I've since bought a second Diamondback to permanently replace the old Logitech cheap-ass mouse I was using before.


So what's the moral of the story? No, it's not a concealed advertisement for Razer mice. (Although... if anyone from Razer is reading, feel free to drop me an email and we can talk about endorsement deals...) The moral of the story is that time management on a small scale is a tricky beast. Shaving down milliseconds is an important investment, even though it may not seem like it if we insist on treating time management as a zero-sum affair.

In the spirit of improving all you anal-retentive manager types (bonus question: how many times have I overused that phrase lately?), here's your action point for the day: go out and buy all of your programmers the fastest machines you can afford. Yes, the difference between 2.0GHz and 2.2GHz processors matters. Yes, I know the benchmarks say the price-to-performance ratio isn't worth it. To hell with the benchmarks. This is millisecond-shaving, and having the absolute top-end hardware will make your programmers that much less likely to subconsciously suspect that they are wasting time waiting for their computer to finish things.

Hardware isn't all, though - buy the latest and best tools. When applicable, consider buying a support license/contract and hiring someone to help streamline your installed tools. Divert a programmer or two specifically to go around the team and look for tasks that can be automated. Encourage everyone to set up hotkeys, macros, and other time-savers.

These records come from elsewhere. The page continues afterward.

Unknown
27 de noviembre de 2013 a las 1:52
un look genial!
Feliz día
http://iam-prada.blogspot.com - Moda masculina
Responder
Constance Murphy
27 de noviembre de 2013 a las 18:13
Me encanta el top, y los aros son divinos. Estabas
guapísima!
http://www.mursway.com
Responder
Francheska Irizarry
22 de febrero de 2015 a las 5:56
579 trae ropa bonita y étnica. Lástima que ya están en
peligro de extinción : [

And put away that damn Excel sheet - you're not going to save time on paper. But I've got a nice shiny new mouse that says you'll become more productive as a whole.
0 likes 3 comments

Comments

Dovyman
That razer mouse sounds intriguing.

I don't know if I'm alone in this.. but I'm definitely one of those people who would normally rather take double the time to do something with the mouse than move my hands to the keyboard - I'm just that lazy. Especially in the morning. (Like right now - how rather than doing work I'm reading this)

I'm not sure I find it $79.99 interesting however.. maybe I can pick it up on the cheap somewhere.
July 12, 2006 08:20 AM
ApochPiQ
I snagged both of mine from NewEgg, one for $40 and one for $35.